━━━━━ Task input

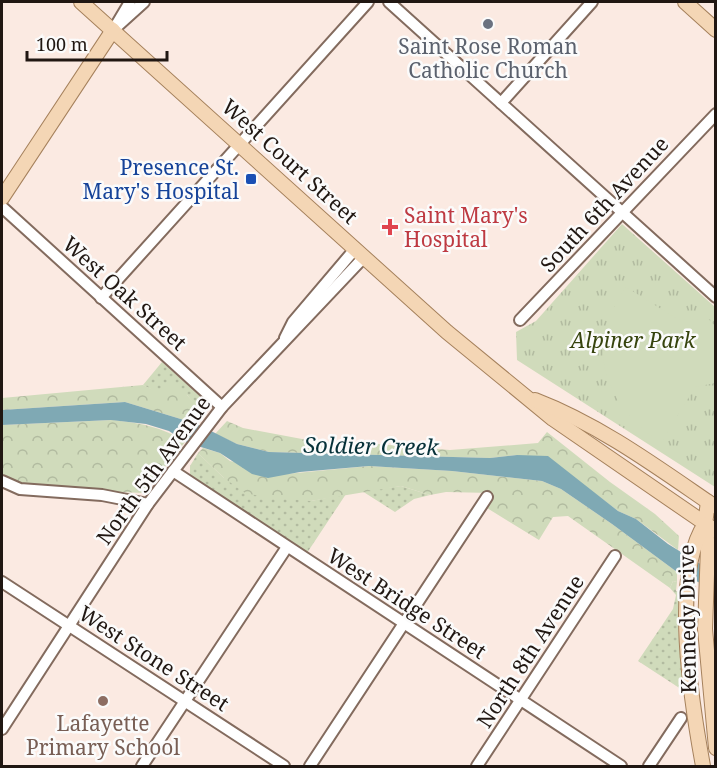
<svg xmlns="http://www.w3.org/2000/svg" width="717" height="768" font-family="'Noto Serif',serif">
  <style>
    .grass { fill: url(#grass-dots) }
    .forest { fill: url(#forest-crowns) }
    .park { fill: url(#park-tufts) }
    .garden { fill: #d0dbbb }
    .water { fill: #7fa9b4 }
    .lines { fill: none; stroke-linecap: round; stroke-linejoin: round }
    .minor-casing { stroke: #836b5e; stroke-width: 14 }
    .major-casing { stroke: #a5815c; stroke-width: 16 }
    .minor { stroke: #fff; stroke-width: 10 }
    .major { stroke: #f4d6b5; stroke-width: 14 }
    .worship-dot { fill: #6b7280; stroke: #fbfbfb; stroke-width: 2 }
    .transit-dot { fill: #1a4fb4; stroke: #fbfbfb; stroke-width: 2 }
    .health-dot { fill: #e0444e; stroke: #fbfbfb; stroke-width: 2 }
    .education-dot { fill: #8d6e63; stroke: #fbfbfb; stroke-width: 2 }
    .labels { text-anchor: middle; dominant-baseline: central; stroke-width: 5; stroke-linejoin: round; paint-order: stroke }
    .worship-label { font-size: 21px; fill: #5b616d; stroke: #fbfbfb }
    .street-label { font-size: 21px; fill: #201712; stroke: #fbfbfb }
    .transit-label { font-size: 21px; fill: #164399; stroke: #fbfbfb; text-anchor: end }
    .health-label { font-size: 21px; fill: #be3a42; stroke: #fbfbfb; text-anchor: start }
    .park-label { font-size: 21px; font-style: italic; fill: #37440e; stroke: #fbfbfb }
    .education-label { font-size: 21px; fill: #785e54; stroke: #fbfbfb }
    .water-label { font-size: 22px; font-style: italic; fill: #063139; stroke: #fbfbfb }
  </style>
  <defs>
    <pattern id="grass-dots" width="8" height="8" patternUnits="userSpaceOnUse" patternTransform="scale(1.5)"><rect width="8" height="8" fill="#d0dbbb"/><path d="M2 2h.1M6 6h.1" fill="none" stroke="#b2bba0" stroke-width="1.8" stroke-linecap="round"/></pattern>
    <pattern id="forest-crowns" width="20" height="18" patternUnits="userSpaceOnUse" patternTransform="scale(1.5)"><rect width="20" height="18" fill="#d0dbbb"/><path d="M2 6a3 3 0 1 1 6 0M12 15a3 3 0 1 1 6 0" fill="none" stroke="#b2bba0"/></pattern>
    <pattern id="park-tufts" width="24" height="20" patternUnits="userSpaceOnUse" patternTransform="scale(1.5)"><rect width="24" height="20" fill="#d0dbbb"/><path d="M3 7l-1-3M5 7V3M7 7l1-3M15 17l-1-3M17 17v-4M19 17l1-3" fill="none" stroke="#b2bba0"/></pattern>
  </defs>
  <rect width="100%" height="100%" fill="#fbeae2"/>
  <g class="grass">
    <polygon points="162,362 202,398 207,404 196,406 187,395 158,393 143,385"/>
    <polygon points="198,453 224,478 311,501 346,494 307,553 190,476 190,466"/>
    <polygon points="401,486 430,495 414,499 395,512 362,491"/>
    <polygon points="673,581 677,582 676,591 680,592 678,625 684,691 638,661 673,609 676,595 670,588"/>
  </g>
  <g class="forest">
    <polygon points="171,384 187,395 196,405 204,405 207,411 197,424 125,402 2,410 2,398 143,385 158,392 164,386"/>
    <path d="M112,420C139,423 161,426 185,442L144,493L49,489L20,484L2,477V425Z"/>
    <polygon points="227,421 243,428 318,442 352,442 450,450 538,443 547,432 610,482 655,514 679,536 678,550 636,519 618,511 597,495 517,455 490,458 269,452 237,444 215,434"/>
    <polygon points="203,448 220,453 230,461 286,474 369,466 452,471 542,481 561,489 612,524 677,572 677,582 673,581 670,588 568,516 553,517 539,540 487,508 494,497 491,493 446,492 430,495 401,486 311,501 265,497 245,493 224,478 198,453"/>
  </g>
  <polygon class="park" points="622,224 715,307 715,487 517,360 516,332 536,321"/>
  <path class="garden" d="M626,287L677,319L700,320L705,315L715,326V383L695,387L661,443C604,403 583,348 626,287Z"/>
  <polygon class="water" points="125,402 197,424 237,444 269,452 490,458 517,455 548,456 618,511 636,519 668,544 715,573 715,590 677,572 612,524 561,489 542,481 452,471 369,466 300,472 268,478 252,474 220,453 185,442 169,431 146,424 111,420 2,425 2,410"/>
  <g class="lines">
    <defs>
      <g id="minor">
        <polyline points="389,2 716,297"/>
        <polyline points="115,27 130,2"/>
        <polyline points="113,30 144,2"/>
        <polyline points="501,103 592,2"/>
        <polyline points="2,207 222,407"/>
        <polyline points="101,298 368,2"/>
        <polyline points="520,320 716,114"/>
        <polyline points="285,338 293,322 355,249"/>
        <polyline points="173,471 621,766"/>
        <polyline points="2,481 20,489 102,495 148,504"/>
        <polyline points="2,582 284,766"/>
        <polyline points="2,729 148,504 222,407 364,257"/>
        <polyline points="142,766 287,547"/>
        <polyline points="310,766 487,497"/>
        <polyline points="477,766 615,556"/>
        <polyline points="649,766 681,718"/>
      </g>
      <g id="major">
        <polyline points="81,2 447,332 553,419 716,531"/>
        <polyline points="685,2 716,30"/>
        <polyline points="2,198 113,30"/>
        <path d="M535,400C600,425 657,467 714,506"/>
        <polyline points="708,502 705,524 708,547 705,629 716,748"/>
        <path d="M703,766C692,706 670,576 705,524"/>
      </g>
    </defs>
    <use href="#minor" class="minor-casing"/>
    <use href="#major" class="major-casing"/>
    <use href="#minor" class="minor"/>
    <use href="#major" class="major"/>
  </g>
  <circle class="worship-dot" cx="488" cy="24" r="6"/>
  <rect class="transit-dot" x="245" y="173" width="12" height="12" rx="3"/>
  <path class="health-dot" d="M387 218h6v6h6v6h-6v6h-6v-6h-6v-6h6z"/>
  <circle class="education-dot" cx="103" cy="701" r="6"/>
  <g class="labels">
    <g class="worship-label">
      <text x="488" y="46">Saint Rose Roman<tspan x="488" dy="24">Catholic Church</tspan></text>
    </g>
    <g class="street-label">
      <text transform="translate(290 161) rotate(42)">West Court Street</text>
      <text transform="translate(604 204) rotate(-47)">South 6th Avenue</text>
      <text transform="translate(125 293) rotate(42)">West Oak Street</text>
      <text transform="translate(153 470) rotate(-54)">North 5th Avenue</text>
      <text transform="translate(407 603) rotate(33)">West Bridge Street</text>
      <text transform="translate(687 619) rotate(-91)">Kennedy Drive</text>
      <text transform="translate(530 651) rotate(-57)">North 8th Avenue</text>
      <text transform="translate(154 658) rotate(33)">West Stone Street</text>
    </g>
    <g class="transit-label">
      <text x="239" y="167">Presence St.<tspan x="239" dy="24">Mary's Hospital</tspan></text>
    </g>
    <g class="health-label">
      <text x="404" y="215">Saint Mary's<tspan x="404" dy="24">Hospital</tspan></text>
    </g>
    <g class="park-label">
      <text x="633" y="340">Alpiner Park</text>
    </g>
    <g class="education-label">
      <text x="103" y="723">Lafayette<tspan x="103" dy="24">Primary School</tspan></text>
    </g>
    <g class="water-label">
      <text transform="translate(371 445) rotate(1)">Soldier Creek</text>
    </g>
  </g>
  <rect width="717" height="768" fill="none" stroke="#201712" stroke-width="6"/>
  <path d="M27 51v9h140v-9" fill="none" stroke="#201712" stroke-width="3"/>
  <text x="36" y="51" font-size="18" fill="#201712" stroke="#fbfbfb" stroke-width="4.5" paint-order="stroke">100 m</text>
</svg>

━━━━━━━━━━

Would you output, from the records above, exactly the run of lines that starts at the line containing "none; stroke-linecap: round;" and ends at the line containing "#a5815c; stroke-width: 16", and only that run?

**Response box:**
    .lines { fill: none; stroke-linecap: round; stroke-linejoin: round }
    .minor-casing { stroke: #836b5e; stroke-width: 14 }
    .major-casing { stroke: #a5815c; stroke-width: 16 }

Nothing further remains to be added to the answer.